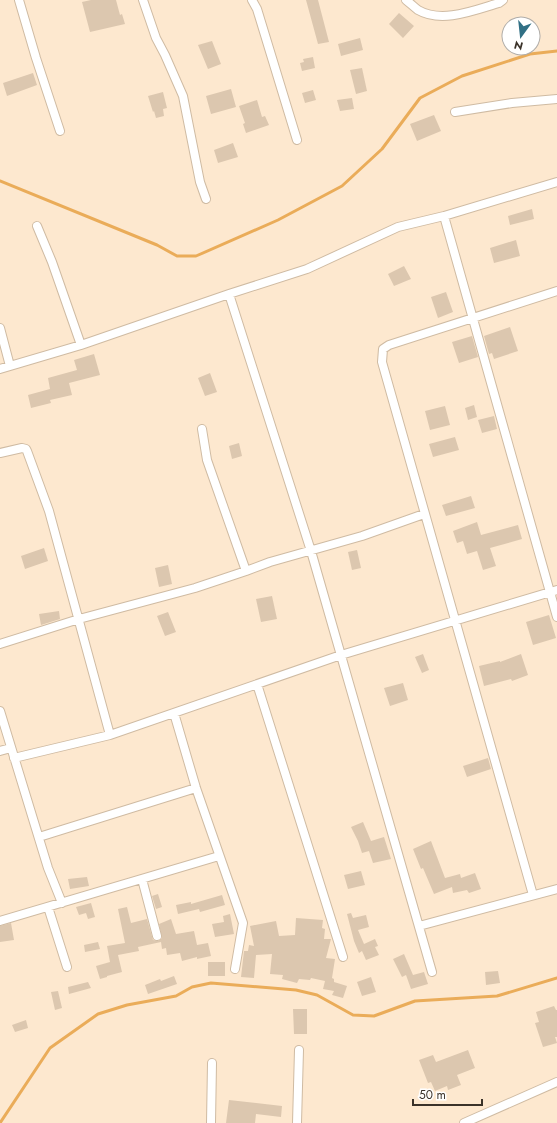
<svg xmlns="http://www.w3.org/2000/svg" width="557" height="1123" font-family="Jost,sans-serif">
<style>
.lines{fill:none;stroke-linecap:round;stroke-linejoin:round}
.stream{stroke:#eaac59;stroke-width:3}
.building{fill:#dcc7af}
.minor-casing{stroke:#cfbba3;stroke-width:10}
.minor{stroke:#fff;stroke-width:8}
</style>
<rect width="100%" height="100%" fill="#fde8cf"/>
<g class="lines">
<path class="stream" d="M 0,181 L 157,245 L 177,256 L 196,256 L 278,220 L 342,186 L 382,149 L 420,98 L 462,76 L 530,54 L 557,51
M 0,1123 L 50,1048 L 98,1014 L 127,1005 L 176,996 L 192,987 L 211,983 L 296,990 L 317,995 L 353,1015 L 374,1016 L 415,1001 L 497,996 L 557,978"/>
</g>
<path class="building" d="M 91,0 L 116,0 L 120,15 L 122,14 L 125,24 L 90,32 L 82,2 Z
M 306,0 L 318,0 L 329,42 L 318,44 Z
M 399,13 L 414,26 L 403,38 L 389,24 Z
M 360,38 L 363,50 L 341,56 L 338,44 Z
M 212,41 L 221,64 L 208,69 L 198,45 Z
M 313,57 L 315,68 L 302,71 L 300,63 L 304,62 L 303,59 Z
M 362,68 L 367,91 L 356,94 L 350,70 Z
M 33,73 L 37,85 L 7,96 L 3,83 Z
M 231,89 L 236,107 L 211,114 L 206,96 Z
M 313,90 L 316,100 L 305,103 L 302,93 Z
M 163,92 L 167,108 L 163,109 L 164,116 L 156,118 L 154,111 L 153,112 L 148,96 Z
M 352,98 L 354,109 L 340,111 L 337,100 Z
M 257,100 L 262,117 L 265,116 L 269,125 L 246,133 L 243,124 L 245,123 L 239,106 Z
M 434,115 L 441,131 L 417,141 L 410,124 Z
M 233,143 L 238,157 L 218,163 L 214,150 Z
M 532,209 L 534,219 L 510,225 L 508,216 Z
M 516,240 L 520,256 L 494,263 L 490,248 Z
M 404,266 L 411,279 L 394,286 L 388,274 Z
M 446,292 L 453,312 L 438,318 L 431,297 Z
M 510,327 L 518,351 L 494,359 L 492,353 L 489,354 L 484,336 Z
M 472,336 L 478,357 L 459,363 L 452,342 Z
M 94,354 L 100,375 L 69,383 L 72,395 L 50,400 L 51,403 L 31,408 L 28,395 L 50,389 L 48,378 L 77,370 L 74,360 Z
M 210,373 L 217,392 L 205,396 L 198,378 Z
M 474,405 L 477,417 L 468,420 L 465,408 Z
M 445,406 L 450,425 L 430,430 L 425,411 Z
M 494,416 L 497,429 L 482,433 L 478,420 Z
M 455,437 L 459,450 L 433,457 L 429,444 Z
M 239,443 L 242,456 L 232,459 L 229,446 Z
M 471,496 L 475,508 L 446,516 L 442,505 Z
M 477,522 L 481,535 L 518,525 L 522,539 L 490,548 L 496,566 L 483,570 L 477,551 L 467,554 L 463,541 L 457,543 L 453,531 Z
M 44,548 L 48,561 L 25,569 L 21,556 Z
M 357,550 L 361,568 L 352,570 L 348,552 Z
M 168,565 L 172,584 L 159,587 L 155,568 Z
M 272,596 L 277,619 L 261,622 L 256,599 Z
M 59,611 L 60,619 L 41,625 L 39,614 Z
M 168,612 L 176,632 L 165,636 L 157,616 Z
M 549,615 L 556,638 L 533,645 L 526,622 Z
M 423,654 L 429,670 L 422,673 L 415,657 Z
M 521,654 L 528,675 L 512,681 L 511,679 L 484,686 L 479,666 L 500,661 L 500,662 Z
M 403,683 L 408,700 L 390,706 L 384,688 Z
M 488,758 L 491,769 L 467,777 L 463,766 Z
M 363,822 L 371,841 L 384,837 L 391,859 L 373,863 L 369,851 L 362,853 L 358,841 L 351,827 Z
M 431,841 L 445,878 L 460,874 L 461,878 L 475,873 L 481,889 L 469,893 L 467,890 L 453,893 L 452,887 L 434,894 L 423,868 L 421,869 L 413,849 Z
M 361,871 L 365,885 L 348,889 L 344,875 Z
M 87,877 L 89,886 L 70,889 L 68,879 Z
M 158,894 L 162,907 L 156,909 L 152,896 Z
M 222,895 L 225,905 L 200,912 L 199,909 L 178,914 L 176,905 L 191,902 L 191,904 Z
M 91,903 L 95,917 L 88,919 L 86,913 L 79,915 L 76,907 Z
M 127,907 L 131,923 L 147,919 L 153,940 L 158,941 L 162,938 L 159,924 L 171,919 L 176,934 L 194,931 L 197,945 L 208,943 L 211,956 L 197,959 L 197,957 L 182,961 L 180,953 L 167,955 L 166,948 L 162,949 L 161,942 L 138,947 L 139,951 L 118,955 L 122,972 L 107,976 L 107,977 L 100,979 L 96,966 L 110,962 L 107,946 L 125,943 L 118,909 Z
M 351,913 L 353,918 L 366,915 L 369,927 L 358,930 L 364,944 L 375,939 L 378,946 L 375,947 L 379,955 L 366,960 L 362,951 L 359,953 L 354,941 L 347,914 Z
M 230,914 L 234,934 L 215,937 L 212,924 L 224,922 L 223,916 Z
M 296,918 L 323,920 L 322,928 L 325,929 L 324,939 L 331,939 L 326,958 L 335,959 L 332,978 L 334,979 L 334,982 L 347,986 L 343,998 L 332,995 L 334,991 L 323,989 L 325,981 L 311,978 L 310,980 L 299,979 L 297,983 L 282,979 L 283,975 L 270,974 L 272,954 L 256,955 L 254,978 L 241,977 L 244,951 L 248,951 L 249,945 L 254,946 L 250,926 L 276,921 L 279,936 L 295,935 Z
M 11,923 L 14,940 L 0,942 L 0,926 Z
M 98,942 L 100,949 L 85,952 L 84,945 Z
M 404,954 L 413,975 L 424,972 L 428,984 L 411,989 L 406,975 L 402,977 L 393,959 Z
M 208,962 L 225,962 L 225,976 L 208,976 Z
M 498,971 L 500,983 L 486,985 L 485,972 Z
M 174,976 L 177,984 L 148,994 L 145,985 L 160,979 L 161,981 Z
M 371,977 L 376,992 L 362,996 L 357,982 Z
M 88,982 L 91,988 L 69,994 L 68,987 Z
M 58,991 L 62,1008 L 55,1010 L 51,992 Z
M 554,1006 L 556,1010 L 557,1010 L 557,1037 L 555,1037 L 557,1043 L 543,1047 L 535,1023 L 539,1022 L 536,1012 Z
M 293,1009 L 307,1009 L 307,1034 L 294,1034 Z
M 26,1020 L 28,1028 L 15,1032 L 12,1025 Z
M 468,1050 L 475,1068 L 457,1075 L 461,1085 L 448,1090 L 447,1086 L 435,1091 L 431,1082 L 428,1083 L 419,1060 L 433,1055 L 436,1062 Z
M 229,1100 L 282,1106 L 281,1117 L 256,1114 L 255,1123 L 226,1123 Z"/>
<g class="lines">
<defs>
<path id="minor" d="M 19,0 L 36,58 L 60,131
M 143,0 L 156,38 L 165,55 L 183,96 L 200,182 L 206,199
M 252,0 L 257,9 L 297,140
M 406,0 C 410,3 414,7 418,10 C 442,24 475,10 499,3 L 503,0
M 455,112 L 512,103 L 557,99
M 444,216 L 557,617
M 37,226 L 52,262 L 81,345
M 229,294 L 311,551 L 432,972
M 0,328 L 10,366
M 0,369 L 81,345 L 229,294 L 307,269 L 398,227 L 444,216 L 557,182
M 202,429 L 207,460 L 246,571
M 0,453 L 22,448 L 26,449 L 27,451 L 49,511 L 110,735
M 0,644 L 79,619 L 195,588 L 246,571 L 270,562 L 362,536 L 424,514
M 257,684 L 343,957
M 0,711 L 48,868 L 62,903
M 174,713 L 196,788 L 243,923 L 235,969
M 0,751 L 11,748
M 14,758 L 110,735 L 341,655 L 557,590
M 39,837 L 196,788
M 142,879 L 157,936
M 533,895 L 382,362 L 383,349 L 389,345 L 557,291
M 48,907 L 67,967
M 0,921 L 219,856
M 419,926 L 557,889
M 211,1123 L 212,1063
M 297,1123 L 299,1050
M 464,1123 L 557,1082"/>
</defs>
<use href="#minor" class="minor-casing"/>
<use href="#minor" class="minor"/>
</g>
<g transform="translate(521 36) rotate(195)"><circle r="19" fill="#ffffff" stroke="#b0ada9"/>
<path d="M0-3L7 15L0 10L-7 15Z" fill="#317085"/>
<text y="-6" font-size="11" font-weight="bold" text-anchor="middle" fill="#3a3229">N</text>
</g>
<path d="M413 1099v6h69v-6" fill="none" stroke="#3a3229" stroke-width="2"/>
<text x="419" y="1099" font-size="12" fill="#3a3229" stroke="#ffffff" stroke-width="3" paint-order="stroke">50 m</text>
</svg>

- - - - -

§ **TO DO**: Set down, from the entries above, exactly the lines from the one with "M 399,13 L 414,26 L 403,38 L 389,24 Z" up to and including the one with "M 423,654 L 429,670 L 422,673 L 415,657 Z", and no other lines.

§ **ANSWER FOR THIS EXERCISE**:
M 399,13 L 414,26 L 403,38 L 389,24 Z
M 360,38 L 363,50 L 341,56 L 338,44 Z
M 212,41 L 221,64 L 208,69 L 198,45 Z
M 313,57 L 315,68 L 302,71 L 300,63 L 304,62 L 303,59 Z
M 362,68 L 367,91 L 356,94 L 350,70 Z
M 33,73 L 37,85 L 7,96 L 3,83 Z
M 231,89 L 236,107 L 211,114 L 206,96 Z
M 313,90 L 316,100 L 305,103 L 302,93 Z
M 163,92 L 167,108 L 163,109 L 164,116 L 156,118 L 154,111 L 153,112 L 148,96 Z
M 352,98 L 354,109 L 340,111 L 337,100 Z
M 257,100 L 262,117 L 265,116 L 269,125 L 246,133 L 243,124 L 245,123 L 239,106 Z
M 434,115 L 441,131 L 417,141 L 410,124 Z
M 233,143 L 238,157 L 218,163 L 214,150 Z
M 532,209 L 534,219 L 510,225 L 508,216 Z
M 516,240 L 520,256 L 494,263 L 490,248 Z
M 404,266 L 411,279 L 394,286 L 388,274 Z
M 446,292 L 453,312 L 438,318 L 431,297 Z
M 510,327 L 518,351 L 494,359 L 492,353 L 489,354 L 484,336 Z
M 472,336 L 478,357 L 459,363 L 452,342 Z
M 94,354 L 100,375 L 69,383 L 72,395 L 50,400 L 51,403 L 31,408 L 28,395 L 50,389 L 48,378 L 77,370 L 74,360 Z
M 210,373 L 217,392 L 205,396 L 198,378 Z
M 474,405 L 477,417 L 468,420 L 465,408 Z
M 445,406 L 450,425 L 430,430 L 425,411 Z
M 494,416 L 497,429 L 482,433 L 478,420 Z
M 455,437 L 459,450 L 433,457 L 429,444 Z
M 239,443 L 242,456 L 232,459 L 229,446 Z
M 471,496 L 475,508 L 446,516 L 442,505 Z
M 477,522 L 481,535 L 518,525 L 522,539 L 490,548 L 496,566 L 483,570 L 477,551 L 467,554 L 463,541 L 457,543 L 453,531 Z
M 44,548 L 48,561 L 25,569 L 21,556 Z
M 357,550 L 361,568 L 352,570 L 348,552 Z
M 168,565 L 172,584 L 159,587 L 155,568 Z
M 272,596 L 277,619 L 261,622 L 256,599 Z
M 59,611 L 60,619 L 41,625 L 39,614 Z
M 168,612 L 176,632 L 165,636 L 157,616 Z
M 549,615 L 556,638 L 533,645 L 526,622 Z
M 423,654 L 429,670 L 422,673 L 415,657 Z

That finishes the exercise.